E in hartnäckiger Pickel am haarigen Arsch der sozialen Medien ist das virtue signalling. Mit einem Kommentar wie „Martenstein? Voll der alte weiße Mann!“ ist es schon vollbracht, ich habe aufwandslos meine Tugendhaftigkeit ausgestellt und darf mich prächtig oder mindestens einer diffus jungbunten Gruppe zugehörig fühlen, die bestimmt Prächtiges zuwege brächte, wenn sie denn etwas täte, statt das immer nur zu behaupten. Ich hingegen behaupte nie etwas und lasse mich lieber von meinen Taten überraschen.
So fahre ich also mit dem Intercity vom Mannheim nach Mainz, im Raum zwischen den Abteilen stehend. Neben mir hält sich dort nur ein junger Mann mit, wenn diese übergriffige Zuschreibung erlaubt ist, nordafrikanischer Anmutung auf. In seinen billigen Sportklamotten und mit der verkehrt herum aufgesetzten Schlagballmütze macht er auf mich, wenn diese noch übergriffigere Zuschreibung erlaubt ist, einen ebenso windigen wie verschwitzten Eindruck.
Wir nicken uns kurz zu. Ich kann nicht behaupten, dass ich mir „gar nichts dabei denke“. Ich denke mir etwas, das sich vielleicht mit „Puh, na ja, tja“ übersetzen lässt, und zurre meine Umhängetasche mit Laptop und Geldbeutel enger. Vor allem, weil der junge Mann mich mit öligem Blick immer wieder beäugt. Dann fasst er sich ein Herz und spricht mich an: „Duticke?“
Ich ticke, Du Ticke
Ich ticke? Er nickt eifrig und präzisiert: „Du auch kein Ticke?“ Ach so, weil ich auch hier stehe wie er, hält er es für möglich, dass auch ich kein Ticket habe wie er.

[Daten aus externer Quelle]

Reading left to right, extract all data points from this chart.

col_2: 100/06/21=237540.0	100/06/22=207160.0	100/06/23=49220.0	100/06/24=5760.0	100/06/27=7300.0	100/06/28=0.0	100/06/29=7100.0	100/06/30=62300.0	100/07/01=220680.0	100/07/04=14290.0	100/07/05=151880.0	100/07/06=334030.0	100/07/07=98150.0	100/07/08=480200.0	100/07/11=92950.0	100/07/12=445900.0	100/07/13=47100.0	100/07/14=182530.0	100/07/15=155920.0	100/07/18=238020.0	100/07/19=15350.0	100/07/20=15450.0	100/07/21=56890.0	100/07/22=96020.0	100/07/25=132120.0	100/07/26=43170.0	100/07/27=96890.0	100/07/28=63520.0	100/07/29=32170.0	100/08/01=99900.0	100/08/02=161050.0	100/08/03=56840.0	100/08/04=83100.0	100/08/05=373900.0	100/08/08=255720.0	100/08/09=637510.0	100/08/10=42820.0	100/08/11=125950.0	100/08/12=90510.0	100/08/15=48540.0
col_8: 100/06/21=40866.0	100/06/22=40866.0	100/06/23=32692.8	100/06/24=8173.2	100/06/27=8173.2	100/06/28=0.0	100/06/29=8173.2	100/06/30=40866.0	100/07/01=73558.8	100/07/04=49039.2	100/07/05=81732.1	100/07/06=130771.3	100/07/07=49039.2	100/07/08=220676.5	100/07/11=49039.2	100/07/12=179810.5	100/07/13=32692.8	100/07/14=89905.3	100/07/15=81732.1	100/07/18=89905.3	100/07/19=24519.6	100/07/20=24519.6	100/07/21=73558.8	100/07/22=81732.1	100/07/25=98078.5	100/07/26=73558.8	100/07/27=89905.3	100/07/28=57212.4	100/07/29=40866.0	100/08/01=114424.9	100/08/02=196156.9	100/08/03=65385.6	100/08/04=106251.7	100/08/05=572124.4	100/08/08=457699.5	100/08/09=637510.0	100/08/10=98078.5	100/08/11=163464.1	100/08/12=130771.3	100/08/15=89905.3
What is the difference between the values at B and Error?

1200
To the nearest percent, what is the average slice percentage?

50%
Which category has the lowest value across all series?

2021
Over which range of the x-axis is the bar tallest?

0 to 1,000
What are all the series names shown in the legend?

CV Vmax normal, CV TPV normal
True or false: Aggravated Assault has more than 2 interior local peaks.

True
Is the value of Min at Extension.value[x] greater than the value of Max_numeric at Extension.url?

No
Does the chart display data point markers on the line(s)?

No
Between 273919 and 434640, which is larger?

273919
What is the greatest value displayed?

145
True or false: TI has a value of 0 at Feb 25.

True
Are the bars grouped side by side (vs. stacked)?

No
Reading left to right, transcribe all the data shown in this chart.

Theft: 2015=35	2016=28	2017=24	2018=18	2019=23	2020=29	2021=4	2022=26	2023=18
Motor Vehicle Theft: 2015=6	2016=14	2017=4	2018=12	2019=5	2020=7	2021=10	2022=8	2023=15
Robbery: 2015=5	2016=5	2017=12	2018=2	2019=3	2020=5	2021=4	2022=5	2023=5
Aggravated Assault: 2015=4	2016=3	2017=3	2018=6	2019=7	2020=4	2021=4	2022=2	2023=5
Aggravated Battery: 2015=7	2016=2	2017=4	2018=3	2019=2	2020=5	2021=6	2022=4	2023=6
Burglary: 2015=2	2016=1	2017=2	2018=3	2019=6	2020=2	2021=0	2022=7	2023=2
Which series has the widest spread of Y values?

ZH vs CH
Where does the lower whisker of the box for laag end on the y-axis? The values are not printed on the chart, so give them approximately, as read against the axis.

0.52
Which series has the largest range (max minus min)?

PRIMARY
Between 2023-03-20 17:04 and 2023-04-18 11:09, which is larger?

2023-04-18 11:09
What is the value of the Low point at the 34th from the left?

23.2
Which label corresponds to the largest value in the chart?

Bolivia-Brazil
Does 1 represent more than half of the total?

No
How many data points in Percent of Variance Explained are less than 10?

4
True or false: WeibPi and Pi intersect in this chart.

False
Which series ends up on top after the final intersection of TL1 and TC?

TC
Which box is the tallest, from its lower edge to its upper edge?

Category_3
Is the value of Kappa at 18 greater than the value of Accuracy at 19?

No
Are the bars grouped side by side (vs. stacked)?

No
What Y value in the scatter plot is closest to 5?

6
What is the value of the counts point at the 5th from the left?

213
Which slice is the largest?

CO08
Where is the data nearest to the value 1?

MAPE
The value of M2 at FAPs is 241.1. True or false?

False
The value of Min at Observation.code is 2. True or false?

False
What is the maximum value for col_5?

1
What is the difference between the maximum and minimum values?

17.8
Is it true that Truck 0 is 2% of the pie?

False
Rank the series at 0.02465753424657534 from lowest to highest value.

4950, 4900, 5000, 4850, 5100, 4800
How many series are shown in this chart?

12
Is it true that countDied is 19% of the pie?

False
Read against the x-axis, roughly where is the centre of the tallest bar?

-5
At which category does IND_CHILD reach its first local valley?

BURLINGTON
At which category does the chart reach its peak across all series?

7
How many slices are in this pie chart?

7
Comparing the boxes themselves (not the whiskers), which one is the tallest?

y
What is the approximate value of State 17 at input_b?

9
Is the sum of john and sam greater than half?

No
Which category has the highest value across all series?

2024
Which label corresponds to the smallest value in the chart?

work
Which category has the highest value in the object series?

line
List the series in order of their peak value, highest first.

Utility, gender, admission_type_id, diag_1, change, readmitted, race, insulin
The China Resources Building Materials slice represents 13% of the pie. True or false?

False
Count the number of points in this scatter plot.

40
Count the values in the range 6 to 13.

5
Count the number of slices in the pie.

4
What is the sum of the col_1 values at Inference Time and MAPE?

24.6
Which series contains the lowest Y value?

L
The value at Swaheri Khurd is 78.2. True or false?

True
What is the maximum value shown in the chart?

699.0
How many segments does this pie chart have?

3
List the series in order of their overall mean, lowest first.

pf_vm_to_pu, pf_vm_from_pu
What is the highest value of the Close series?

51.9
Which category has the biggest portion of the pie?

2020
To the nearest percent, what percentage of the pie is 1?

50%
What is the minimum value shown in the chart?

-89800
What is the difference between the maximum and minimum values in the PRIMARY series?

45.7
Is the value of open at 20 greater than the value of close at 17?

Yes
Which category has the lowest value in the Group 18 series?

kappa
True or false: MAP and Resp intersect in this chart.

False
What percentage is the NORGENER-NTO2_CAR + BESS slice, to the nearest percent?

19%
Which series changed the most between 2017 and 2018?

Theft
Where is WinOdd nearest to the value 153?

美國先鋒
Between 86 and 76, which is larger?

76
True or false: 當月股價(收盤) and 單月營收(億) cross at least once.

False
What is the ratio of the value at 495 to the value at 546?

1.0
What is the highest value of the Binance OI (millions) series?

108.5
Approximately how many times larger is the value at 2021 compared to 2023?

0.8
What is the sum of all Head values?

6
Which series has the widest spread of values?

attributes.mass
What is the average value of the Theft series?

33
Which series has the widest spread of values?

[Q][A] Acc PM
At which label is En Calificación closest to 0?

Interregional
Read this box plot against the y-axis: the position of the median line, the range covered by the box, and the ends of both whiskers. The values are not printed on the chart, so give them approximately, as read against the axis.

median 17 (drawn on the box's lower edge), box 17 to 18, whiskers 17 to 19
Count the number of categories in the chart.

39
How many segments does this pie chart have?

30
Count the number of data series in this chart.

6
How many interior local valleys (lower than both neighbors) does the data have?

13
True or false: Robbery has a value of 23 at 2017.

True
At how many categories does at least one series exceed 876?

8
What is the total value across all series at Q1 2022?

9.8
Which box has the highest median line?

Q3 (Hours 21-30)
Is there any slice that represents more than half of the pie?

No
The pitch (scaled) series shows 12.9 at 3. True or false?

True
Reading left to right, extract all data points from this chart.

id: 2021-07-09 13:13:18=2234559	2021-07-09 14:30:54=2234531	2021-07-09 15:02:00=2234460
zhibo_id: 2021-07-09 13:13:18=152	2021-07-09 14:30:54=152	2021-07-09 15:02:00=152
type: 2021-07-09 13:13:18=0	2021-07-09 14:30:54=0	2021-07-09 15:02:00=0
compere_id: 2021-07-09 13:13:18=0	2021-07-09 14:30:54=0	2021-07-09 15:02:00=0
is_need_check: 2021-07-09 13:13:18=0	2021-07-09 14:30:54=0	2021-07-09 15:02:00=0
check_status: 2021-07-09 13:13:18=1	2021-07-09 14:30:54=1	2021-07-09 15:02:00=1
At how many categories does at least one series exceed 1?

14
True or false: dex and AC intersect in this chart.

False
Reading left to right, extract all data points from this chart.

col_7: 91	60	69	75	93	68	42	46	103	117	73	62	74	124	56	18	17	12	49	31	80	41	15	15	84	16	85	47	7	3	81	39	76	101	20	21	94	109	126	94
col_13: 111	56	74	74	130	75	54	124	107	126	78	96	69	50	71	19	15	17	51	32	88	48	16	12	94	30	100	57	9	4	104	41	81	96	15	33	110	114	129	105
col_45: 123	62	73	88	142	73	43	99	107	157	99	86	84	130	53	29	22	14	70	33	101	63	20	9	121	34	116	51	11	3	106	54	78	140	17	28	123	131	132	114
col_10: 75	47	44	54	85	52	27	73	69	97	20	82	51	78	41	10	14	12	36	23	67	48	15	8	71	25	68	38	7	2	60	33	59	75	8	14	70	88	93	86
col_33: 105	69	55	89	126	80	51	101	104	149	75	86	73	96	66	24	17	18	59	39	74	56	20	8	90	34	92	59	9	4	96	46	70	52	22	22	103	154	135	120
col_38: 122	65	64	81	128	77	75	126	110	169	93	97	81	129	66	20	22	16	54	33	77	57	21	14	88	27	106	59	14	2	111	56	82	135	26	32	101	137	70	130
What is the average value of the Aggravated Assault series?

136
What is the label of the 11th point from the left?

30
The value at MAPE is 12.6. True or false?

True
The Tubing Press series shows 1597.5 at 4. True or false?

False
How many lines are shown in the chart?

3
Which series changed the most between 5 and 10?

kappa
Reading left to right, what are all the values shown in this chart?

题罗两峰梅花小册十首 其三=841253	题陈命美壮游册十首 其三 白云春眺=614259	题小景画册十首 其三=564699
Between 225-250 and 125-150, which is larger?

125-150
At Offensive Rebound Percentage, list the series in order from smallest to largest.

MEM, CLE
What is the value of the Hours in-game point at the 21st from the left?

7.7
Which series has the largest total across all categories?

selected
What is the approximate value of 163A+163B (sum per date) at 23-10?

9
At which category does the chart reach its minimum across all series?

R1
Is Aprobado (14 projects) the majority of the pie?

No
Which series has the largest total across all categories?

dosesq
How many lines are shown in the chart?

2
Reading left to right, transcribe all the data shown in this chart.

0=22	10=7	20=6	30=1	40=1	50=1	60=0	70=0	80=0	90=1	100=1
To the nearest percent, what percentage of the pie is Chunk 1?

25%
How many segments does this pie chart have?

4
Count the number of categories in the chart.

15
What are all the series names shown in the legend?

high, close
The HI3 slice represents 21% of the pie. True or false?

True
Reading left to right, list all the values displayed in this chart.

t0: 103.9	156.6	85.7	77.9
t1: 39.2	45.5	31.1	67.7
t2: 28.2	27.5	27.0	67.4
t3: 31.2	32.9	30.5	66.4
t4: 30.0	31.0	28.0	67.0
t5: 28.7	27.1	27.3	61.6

Im Abteil vorne kontrolliert schon die Schaffnerin. Ich deute halbherzig auf die Toilettentür, da könne er sich doch verstecken. Er schüttelt den Kopf und schwitzt weiter, vermutlich Blut und Wasser. Als die blonde Schaffnerin ihn nach seinem Fahrschein fragt, beäugt er sie ölig und schüttelt bedauernd den Kopf.
„Oh“, sagt die Schaffnerin, ebenfalls bedauernd, und tastet nach ihrem Handy. Da komme ich auf die Idee, ihm die Fahrt zu bezahlen. Neunzehn Euro. Das ist nur recht und billig, denke ich, und überdies günstig. Die Schaffnerin schenkt mir einen überraschend warmen Blick, als wären wir beide von der „Ambulanten Schwarzfahrer-Hilfe e. V.“, stellt lächelnd das Ticket aus und zieht weiter.
Mein neuer Freund kann sein Glück kaum fassen, einen Dummen gefunden zu haben, der ihm seine Ordnungswidrigkeit finanziert und dabei hilft, dieses Land zugrunde zu richten. Wir unterhalten uns über sein Schicksal als Flüchtling ohne Geld, aber mit Freundin in Mannheim, über Deutschland („Voll Dreckloch!“) und Marokko („Voll Paradies!“). Wenn das so ist, sage ich mit wutbürgerlichem Nachdruck, soll er sich doch wieder in sein Paradies verpissen. In Mainz scheiden wir unter Gelächter und gegenseitigem Schulterklopfen.
Wahrscheinlich bin ich, wenn diese übergriffige Zuschreibung erlaubt ist, ein schlechter Gutmensch.